His coronation, which he took a large interest in planning, occurred on July 19, 1821. It was the most lavish and expensive coronation in British history at the time. He spent the equivalent of over £22,000,000 in today’s money to celebrate his new rank. His father’s coronation had cost less than a twentieth of that amount. Before the coronation, George IV made one more attempt to rid himself of his wife through divorce. At his urging, friends in the House of Lords introduced and passed legislation allowing him to divorce. Popular outrage forced the House of Commons to fail to act, and it was withdrawn. Nonetheless, George prevented Caroline from attending the coronation at Westminster Abbey. She died less than three weeks later from a sudden illness, believing herself to have been poisoned.

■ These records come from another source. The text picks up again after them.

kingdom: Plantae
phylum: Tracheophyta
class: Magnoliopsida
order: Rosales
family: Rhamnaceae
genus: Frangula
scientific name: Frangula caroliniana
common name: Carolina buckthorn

21. The Duke of Wellington left a record of the King’s breakfast habits
In 1830, near the end of the reign of George IV, the Duke of Wellington attended him at breakfast. Wellington recorded the King consuming an entire pigeon and beef pie, as well as “three parts of a bottle of Mozelle, a Glass of Dry Champagne, two Glasses of Port…a Glass of Brandy”. The Duke also reported the King followed his breakfast with a large amount of laudanum. This while under the daily attendance of doctors. He grew more withdrawn than ever from the affairs of government, spending most of his time at Windsor Castle. A senior attendant to the King wrote in his diary, “A more contemptible, cowardly, selfish, unfeeling dog does not exist…”
As he grew aware of the nearness of his own end, George adopted religion. He confessed his repentance, and informed an archdeacon of his belief the Almighty would judge him for always doing his best for his subjects. He died on June 26, 1830, and was buried at Windsor Castle. His brother succeeded him as William IV. William died with no surviving legitimate children, though eight of his illegitimate children outlived him (he had ten known with a famous actress of the day). Upon his death, the throne was passed to his niece.

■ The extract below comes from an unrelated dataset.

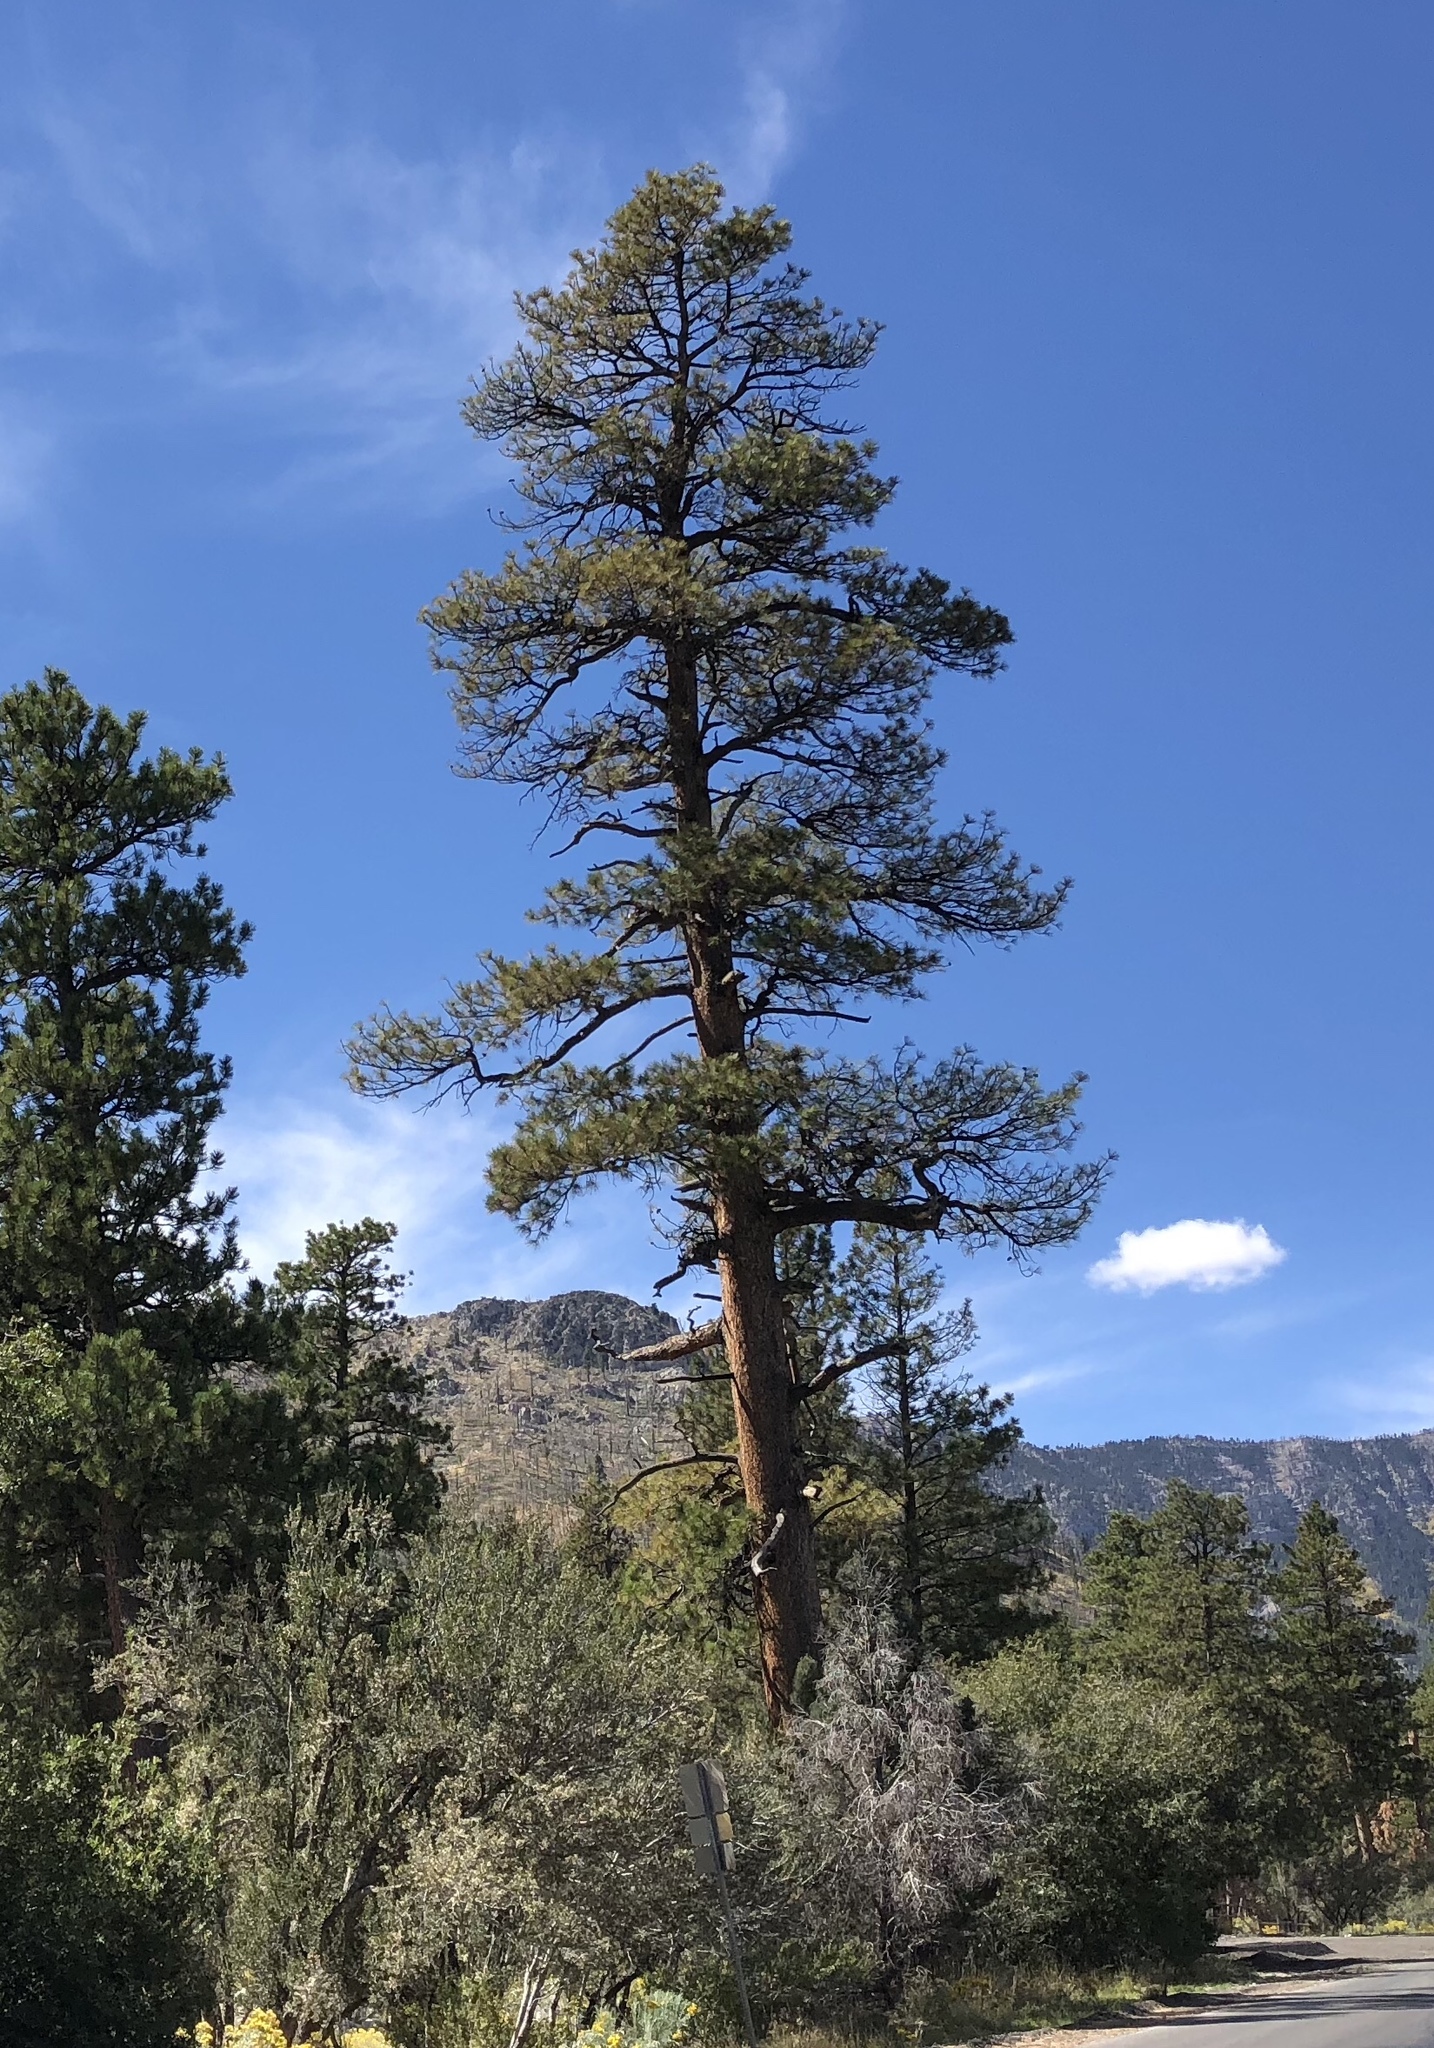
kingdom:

Possibly the most consequential event of British history to occur during the Regency, Princess Alexandrina was born on May 24, 1819. The daughter of Prince Edward, brother of George Augustus, then Prince Regent, she ascended to the throne in 1837 as Queen Victoria. Victoria used her considerable popularity to influence the governing of her subjects, though she did so privately and with discretion. Publicly she became a symbol of a morality which had been absent from the monarchy for many years.

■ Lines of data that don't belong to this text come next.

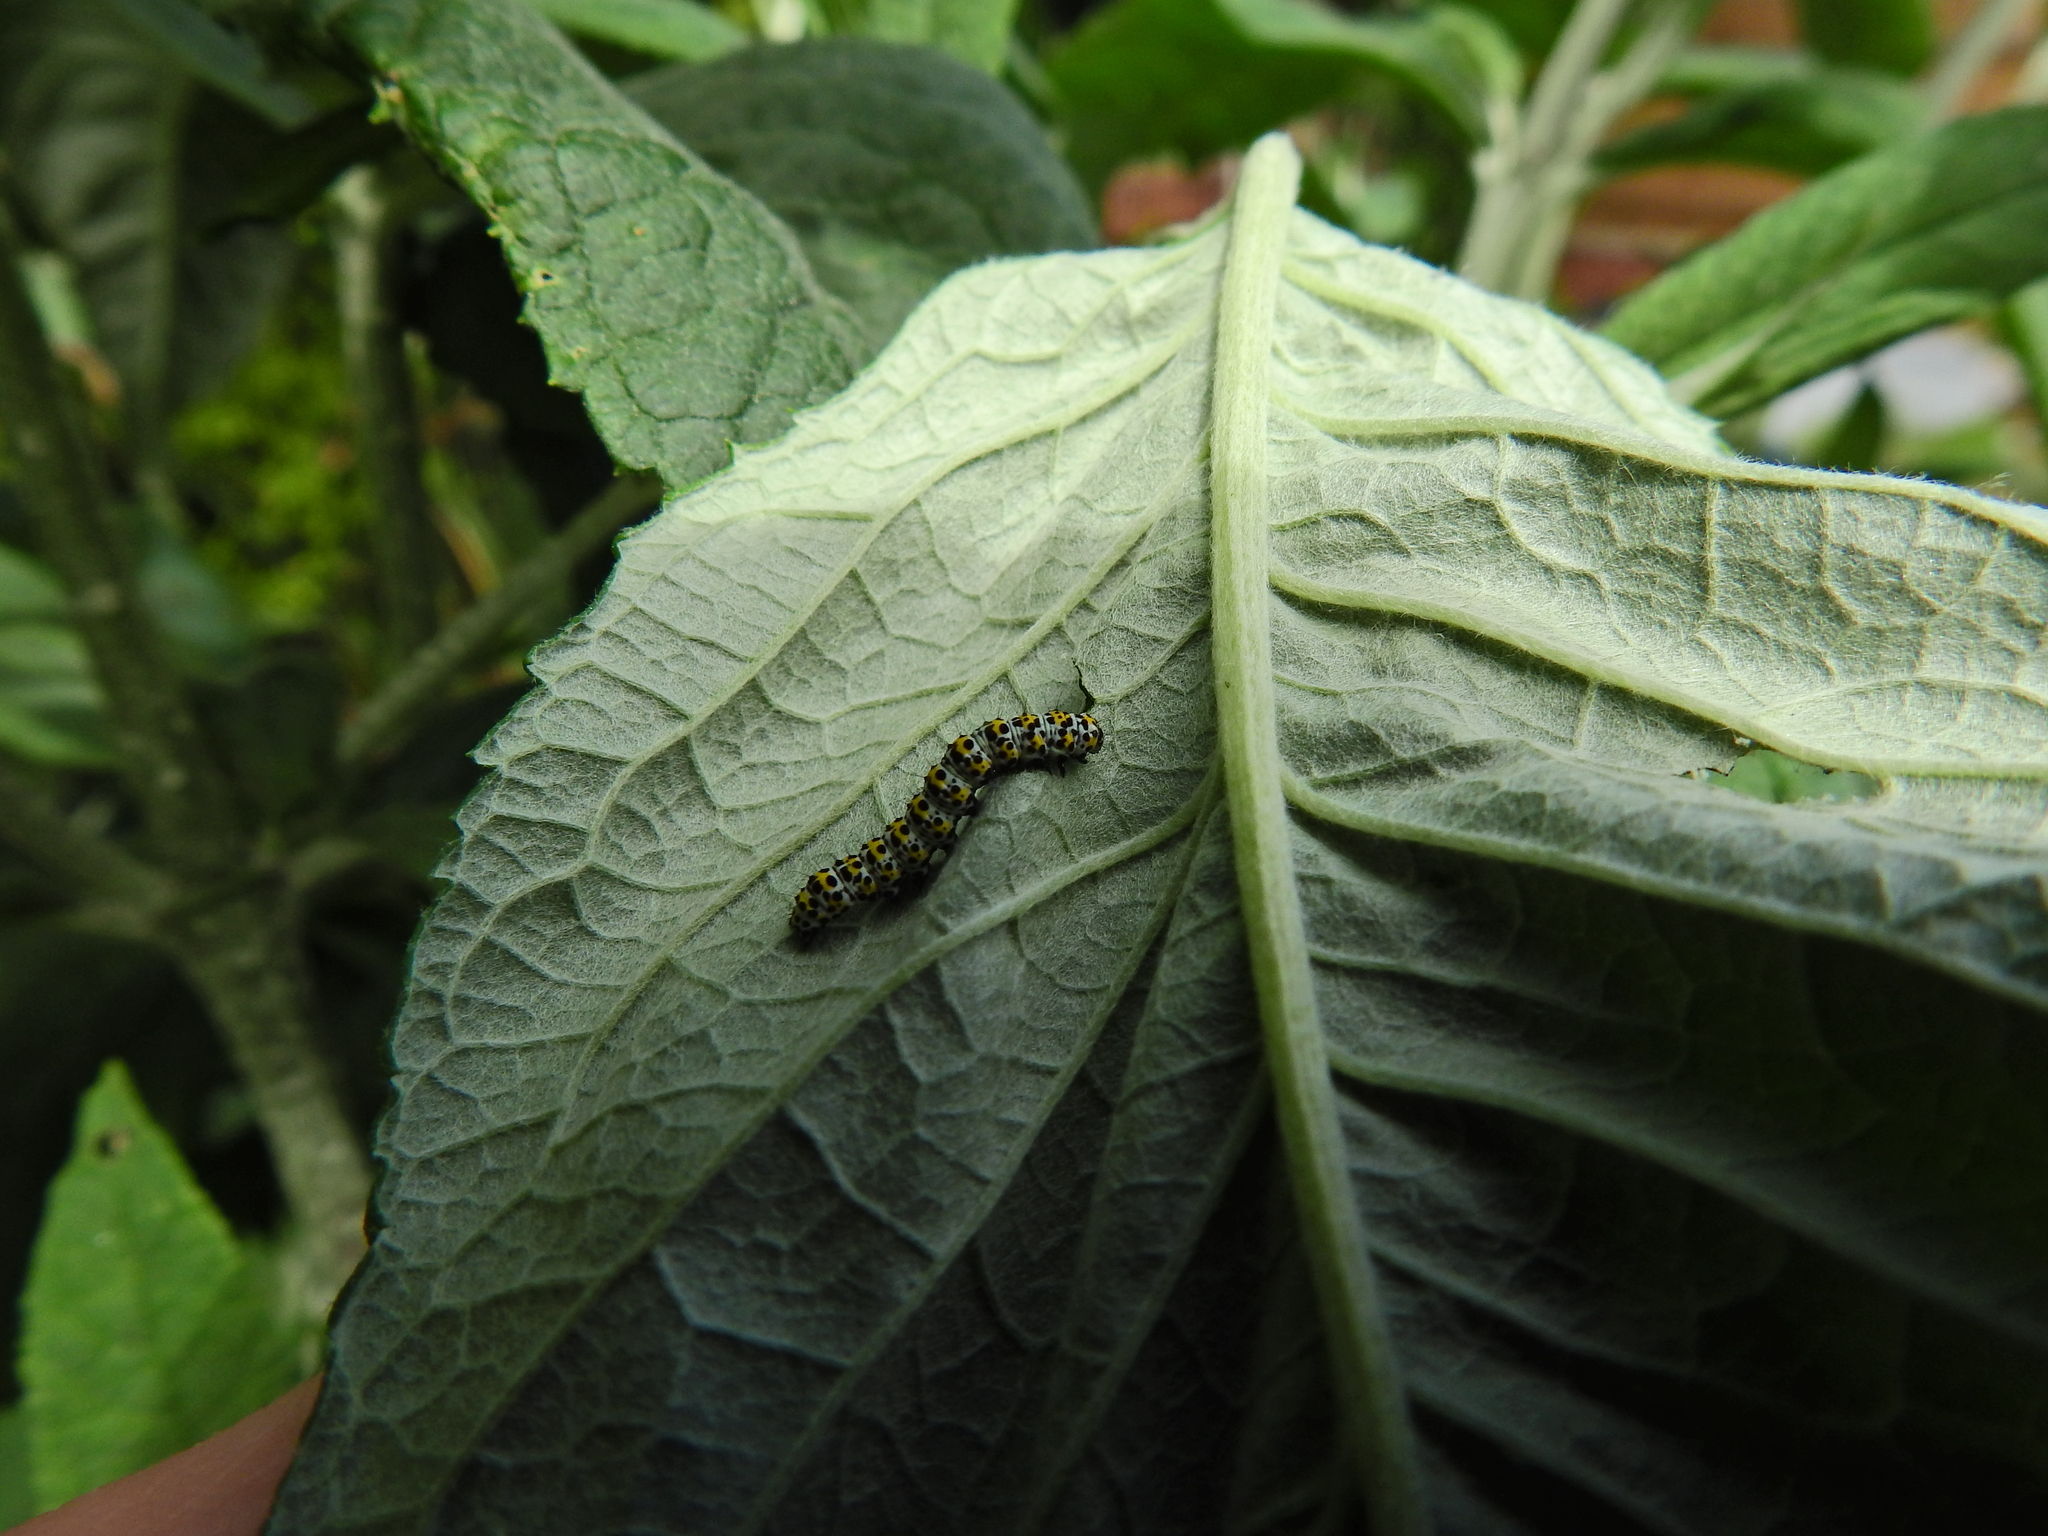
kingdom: Animalia
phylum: Arthropoda
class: Insecta
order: Lepidoptera
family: Noctuidae
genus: Cucullia
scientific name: Cucullia verbasci
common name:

Victoria was just 18 years of age when she became Queen. In 1840 she survived an assassination attempt, which restored her then lagging popularity. She later survived, uninjured, additional attempts on her life. Her nine children’s descendants became many of the crowned heads of Europe, including the German Kaiser and the Russian Tsar. She reigned longer than any other British monarch until surpassed by Queen Elizabeth II, her great-great-granddaughter. Victoria used her monarchy and large family to exhibit moral virtues and self-control, avoiding the scandalous behavior of her uncle George Augustus during the Regency Era.